Bao s’approcha, lui prit la main et le fixa droit dans les yeux.

- Que diriez-vous de sortir prendre un café ? La petite famille doit déjeuner. De toute manière, demeurer ici ne nous rendra pas plus utiles.

- Vous avez raison. Docteure Méghane...

- Soyez sans crainte, je m’occupe de votre chienne même si je ne suis pas vétérinaire. Je ne crois pas qu’il y ait autre chose à faire dans la situation actuelle qu’attendre et espérer.

- Nous serons à deux portes.

- J’accours si c’est nécessaire.

Le groupe quitta l’hôtel. Dans la chambre d’appoint, le policier et la propriétaire résumaient la situation : un vol d’argent et de documents, deux employés prisonniers dans l’ascenseur après avoir été anesthésiés, une chienne allongée sur le sol entre la vie et la mort.
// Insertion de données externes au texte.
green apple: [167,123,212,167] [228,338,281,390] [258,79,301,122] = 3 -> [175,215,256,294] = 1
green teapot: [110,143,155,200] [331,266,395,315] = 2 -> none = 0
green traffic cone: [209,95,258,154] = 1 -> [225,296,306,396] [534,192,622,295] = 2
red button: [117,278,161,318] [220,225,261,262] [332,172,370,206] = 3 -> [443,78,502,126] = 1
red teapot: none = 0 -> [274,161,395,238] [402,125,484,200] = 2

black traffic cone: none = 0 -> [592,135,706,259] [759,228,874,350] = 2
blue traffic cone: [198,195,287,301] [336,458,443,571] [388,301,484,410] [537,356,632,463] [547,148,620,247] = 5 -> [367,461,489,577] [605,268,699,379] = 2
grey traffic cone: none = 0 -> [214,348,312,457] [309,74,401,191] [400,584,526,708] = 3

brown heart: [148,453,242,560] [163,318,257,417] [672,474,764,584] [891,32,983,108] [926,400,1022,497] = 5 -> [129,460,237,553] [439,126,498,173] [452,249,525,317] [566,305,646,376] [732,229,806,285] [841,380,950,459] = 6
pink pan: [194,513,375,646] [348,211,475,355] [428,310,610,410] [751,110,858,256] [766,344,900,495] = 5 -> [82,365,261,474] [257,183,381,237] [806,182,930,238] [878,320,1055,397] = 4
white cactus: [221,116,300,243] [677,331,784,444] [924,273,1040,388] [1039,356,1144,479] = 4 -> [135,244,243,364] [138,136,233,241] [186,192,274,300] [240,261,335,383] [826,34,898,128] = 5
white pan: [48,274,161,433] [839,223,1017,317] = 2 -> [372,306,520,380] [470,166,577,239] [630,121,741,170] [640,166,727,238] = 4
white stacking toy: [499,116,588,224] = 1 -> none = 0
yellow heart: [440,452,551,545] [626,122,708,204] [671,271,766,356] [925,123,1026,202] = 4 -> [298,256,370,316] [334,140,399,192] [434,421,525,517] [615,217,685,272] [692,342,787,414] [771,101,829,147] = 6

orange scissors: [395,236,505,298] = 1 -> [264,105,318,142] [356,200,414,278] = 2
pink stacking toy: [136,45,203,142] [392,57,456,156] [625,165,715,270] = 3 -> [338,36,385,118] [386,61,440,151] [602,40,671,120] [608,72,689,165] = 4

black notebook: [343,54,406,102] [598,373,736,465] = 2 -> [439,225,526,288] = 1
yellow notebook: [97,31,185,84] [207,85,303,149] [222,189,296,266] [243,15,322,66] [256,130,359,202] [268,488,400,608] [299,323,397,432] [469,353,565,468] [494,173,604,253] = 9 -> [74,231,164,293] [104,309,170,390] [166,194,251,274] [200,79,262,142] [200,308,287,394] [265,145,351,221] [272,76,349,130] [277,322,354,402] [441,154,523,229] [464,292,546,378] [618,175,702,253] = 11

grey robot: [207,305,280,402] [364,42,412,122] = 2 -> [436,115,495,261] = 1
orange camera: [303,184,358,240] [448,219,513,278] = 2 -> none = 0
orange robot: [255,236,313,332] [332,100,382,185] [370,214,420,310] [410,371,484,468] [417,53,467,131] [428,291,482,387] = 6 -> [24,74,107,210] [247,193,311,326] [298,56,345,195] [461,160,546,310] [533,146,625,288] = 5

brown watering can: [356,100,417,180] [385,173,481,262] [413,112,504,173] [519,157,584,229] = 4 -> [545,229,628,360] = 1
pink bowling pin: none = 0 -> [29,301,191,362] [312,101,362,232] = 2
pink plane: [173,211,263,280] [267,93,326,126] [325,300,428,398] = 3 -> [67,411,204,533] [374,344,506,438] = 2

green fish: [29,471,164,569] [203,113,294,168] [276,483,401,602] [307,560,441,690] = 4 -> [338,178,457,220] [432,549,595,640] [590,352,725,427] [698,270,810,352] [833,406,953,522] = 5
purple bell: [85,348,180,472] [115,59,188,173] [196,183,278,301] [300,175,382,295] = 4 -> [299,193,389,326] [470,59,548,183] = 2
- Vous me dites ne pas envisager de complicité entre l’auteur du cambriolage et les employés. Il s’agit d’un premier incident de cette nature à se produire ici. La réputation de votre établissement est irréprochable. Les clients qui le fréquentent sont principalement des touristes étrangers. Vous encouragez l’économie du quartier de façon exemplaire, de sorte que personne ne peut vous en vouloir au point de commettre un tel méfait. Il faudra vous munir d’un système de sécurité, je vous conseillerai quelqu’un de bien. Il ne me reste plus qu’à vérifier si quelqu’un autour de l’hôtel aurait été témoin de quelque chose de suspect cette nuit. Vous me dites que cela s’est produit vers 3 heures.

- L’employé de nuit a plutôt parlé de 4 heures, ce matin.

- Je crois avoir assez d’informations pour le moment.

- J’oubliais de mentionner, cela sous toute réserve, que mon employé a cru apercevoir au moment du cambriolage, trois personnages de l’autre côté de la rue. Il ne peut jurer qu’ils soient de mèche avec le voleur.

- Trois hommes ?

- Il semble bien.

- Je m’occupe de cela et vous fais rapport dans le courant de la journée. N’oubliez pas d’aviser les consulats de vos clients, ils devront émettre des documents temporaires ; cela sera urgent pour ceux qui quittent le pays dans les heures qui viennent.

- J’y vois. Merci.

Le policier quitta les lieux, s’arrêtant d’abord auprès de la docteure toujours au chevet de l’animal.

- Une très belle bête.

- Surtout une compagne absolument indispensable pour son maître. Je n’ose pas imaginer comment il s’en remettra si...

- Elle pourrait mourir ?

- Je le crains. Son pouls régresse de plus en plus. Je fais une seconde injection d’ici quelques minutes, mais l’effet risque de l’achever.

- Vous avez toute une décision à prendre.

- Cela arrive souvent en médecine.

Le jour s’était installé. Un petit groupe, à deux pas d’un l’hôtel, prenait le petit-déjeuner sans grand enthousiasme. La chaleur, torride déjà, se révélait annonciatrice de ce que serait cette journée dont le programme venait d’être chambardé. Un autre groupe espérait un dénouement, deux femmes devant une chienne inerte sous la table de la salle à manger de l’hôtel.

La docteure Méghane quitta l’hôtel, se planta devant Daniel Bloch.

- Je n’ai pu rien faire pour la sauver.

Un coup de tonnerre résonna dans la tête de l’homme au sac de cuir.

 

Lorsqu’un homme trouve une chose qui lui est nécessaire,

ce n’est pas au hasard qu’il le doit,

mais à lui-même.

C’est son propre besoin, son propre désir qui la lui procure.